At the crown of your head I whisper, You are resilient—
a prayer, You will survive—that by saying might come to pass.
Climate change: For 25th year in a row, Greenland ice sheet shrinks
January 7, 2022
summer was heavy
Biodiversity and ecosystem protection highlighted on Mother Earth Day
April 22, 2022
we are still
When my child was first born, I did not sleep for many months. I found myself in a new orbit with a tiny human at its center. I missed a lot of news at this time, and when I did tune in, it was to an incredible cacophony of sensationalism and despair, especially around climate change. Through the years, I had hardened myself to the knowledge of our poisoned and warming Earth. But now this Earth held my baby who was soft, open, and fragile in the ways we are all fragile in our fallible human bodies. As I emerged from the sleepless haze of newborn-land, I turned to the months of news that I had missed. The Covid-19 pandemic was still raging, world leaders had met at the G20 summit, and Navy fuel tanks on O‘ahu had leaked thousands of gallons of petroleum into our drinking water.
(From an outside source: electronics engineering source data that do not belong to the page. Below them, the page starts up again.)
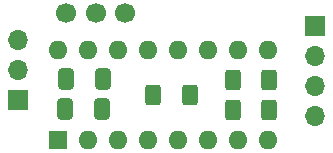
<source format=gbr>
%TF.GenerationSoftware,KiCad,Pcbnew,7.0.6*%
%TF.CreationDate,2024-01-05T23:35:14+05:00*%
%TF.ProjectId,FSKmodem,46534b6d-6f64-4656-9d2e-6b696361645f,rev?*%
%TF.SameCoordinates,Original*%
%TF.FileFunction,Soldermask,Bot*%
%TF.FilePolarity,Negative*%
%FSLAX46Y46*%
G04 Gerber Fmt 4.6, Leading zero omitted, Abs format (unit mm)*
G04 Created by KiCad (PCBNEW 7.0.6) date 2024-01-05 23:35:14*
%MOMM*%
%LPD*%
G01*
G04 APERTURE LIST*
G04 Aperture macros list*
%AMRoundRect*
0 Rectangle with rounded corners*
0 $1 Rounding radius*
0 $2 $3 $4 $5 $6 $7 $8 $9 X,Y pos of 4 corners*
0 Add a 4 corners polygon primitive as box body*
4,1,4,$2,$3,$4,$5,$6,$7,$8,$9,$2,$3,0*
0 Add four circle primitives for the rounded corners*
1,1,$1+$1,$2,$3*
1,1,$1+$1,$4,$5*
1,1,$1+$1,$6,$7*
1,1,$1+$1,$8,$9*
0 Add four rect primitives between the rounded corners*
20,1,$1+$1,$2,$3,$4,$5,0*
20,1,$1+$1,$4,$5,$6,$7,0*
20,1,$1+$1,$6,$7,$8,$9,0*
20,1,$1+$1,$8,$9,$2,$3,0*%
G04 Aperture macros list end*
%ADD10R,1.700000X1.700000*%
%ADD11O,1.700000X1.700000*%
%ADD12R,1.600000X1.600000*%
%ADD13O,1.600000X1.600000*%
%ADD14C,1.700000*%
%ADD15RoundRect,0.250000X-0.400000X-0.625000X0.400000X-0.625000X0.400000X0.625000X-0.400000X0.625000X0*%
%ADD16RoundRect,0.250000X0.412500X0.650000X-0.412500X0.650000X-0.412500X-0.650000X0.412500X-0.650000X0*%
G04 APERTURE END LIST*
D10*
%TO.C,SV2*%
X128975000Y-67282500D03*
D11*
X128975000Y-69822500D03*
X128975000Y-72362500D03*
X128975000Y-74902500D03*
%TD*%
D12*
%TO.C,IC1*%
X107240900Y-76945800D03*
D13*
X109780900Y-76945800D03*
X112320900Y-76945800D03*
X114860900Y-76945800D03*
X117400900Y-76945800D03*
X119940900Y-76945800D03*
X122480900Y-76945800D03*
X125020900Y-76945800D03*
X125020900Y-69325800D03*
X122480900Y-69325800D03*
X119940900Y-69325800D03*
X117400900Y-69325800D03*
X114860900Y-69325800D03*
X112320900Y-69325800D03*
X109780900Y-69325800D03*
X107240900Y-69325800D03*
%TD*%
D10*
%TO.C,SV1*%
X103825480Y-73528788D03*
D11*
X103825480Y-70988788D03*
X103825480Y-68448788D03*
%TD*%
D14*
%TO.C,Q1*%
X112920606Y-66213256D03*
X110420606Y-66213256D03*
X107920606Y-66213256D03*
%TD*%
D15*
%TO.C,R2*%
X122015594Y-74404922D03*
X125115594Y-74404922D03*
%TD*%
%TO.C,R1*%
X121996163Y-71833726D03*
X125096163Y-71833726D03*
%TD*%
%TO.C,R3*%
X115270319Y-73104680D03*
X118370319Y-73104680D03*
%TD*%
D16*
%TO.C,C2*%
X111008000Y-71760200D03*
X107883000Y-71760200D03*
%TD*%
%TO.C,C1*%
X110961400Y-74349400D03*
X107836400Y-74349400D03*
%TD*%
M02*

</source>
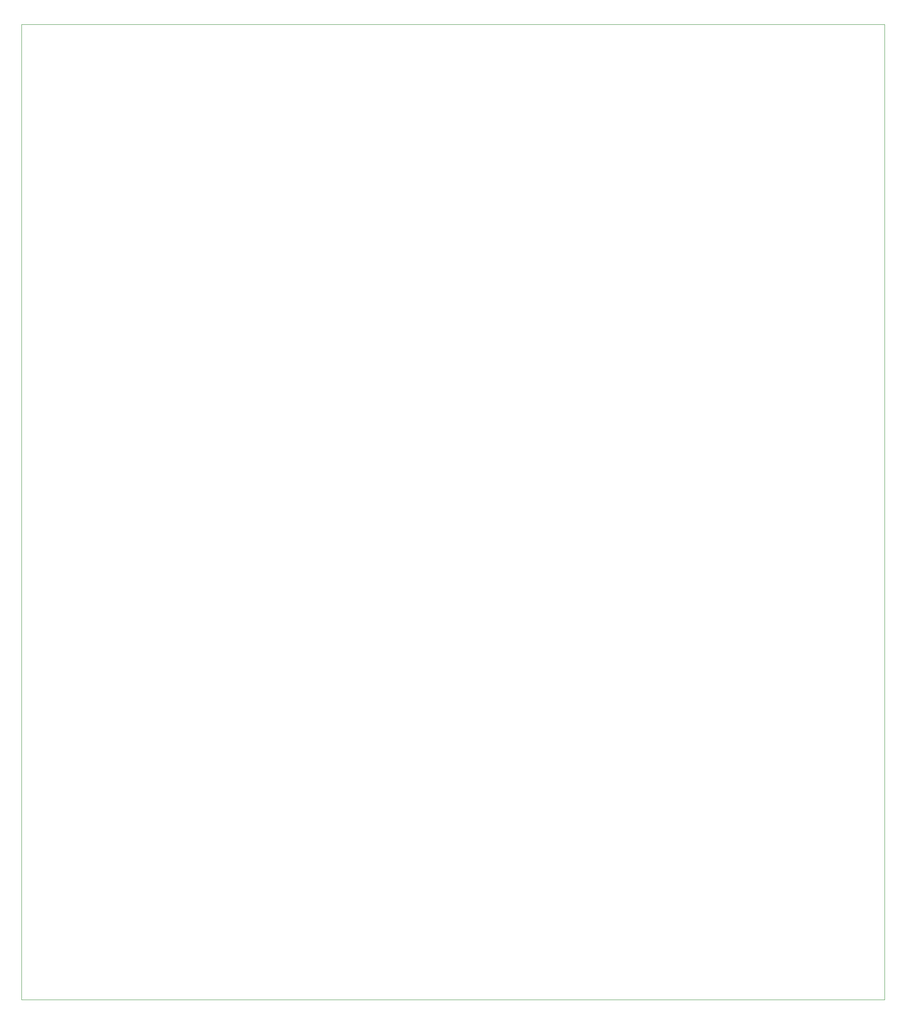
<source format=gbr>
G04*
G04 #@! TF.GenerationSoftware,Altium Limited,Altium Designer,24.1.2 (44)*
G04*
G04 Layer_Color=0*
%FSLAX44Y44*%
%MOMM*%
G71*
G04*
G04 #@! TF.SameCoordinates,70DEF323-38D4-4C79-B4EE-BD2FB1141571*
G04*
G04*
G04 #@! TF.FilePolarity,Positive*
G04*
G01*
G75*
%ADD60C,0.0254*%
D60*
Y2000000D01*
X1770000D01*
X1770000Y0D01*
X0D01*
M02*

</source>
I found myself sifting through headlines to find articles that touched my specific fears, but instead of spiraling out or shutting down, I turned to poetry. The first paragraphs of these news articles became erasures, with the headlines stepping in as titles. The act of finding poetry in a dry scientific text or clipped reportage made space for me to speak in the monolith of the news narrative that had ordered my life. Poetry holds a space for agency and interaction where we can bring our whole heartbroken, sarcastic, genuine selves. The above four poems are a sampling of a year’s worth of news erasures. I chose to counterpoint these erasures with a love poem because, since becoming a parent, my frame for all news events is love. It is a sappy, worried, and all-encompassing love that has opened me to the animal struggles and delicate ecosystems of our home.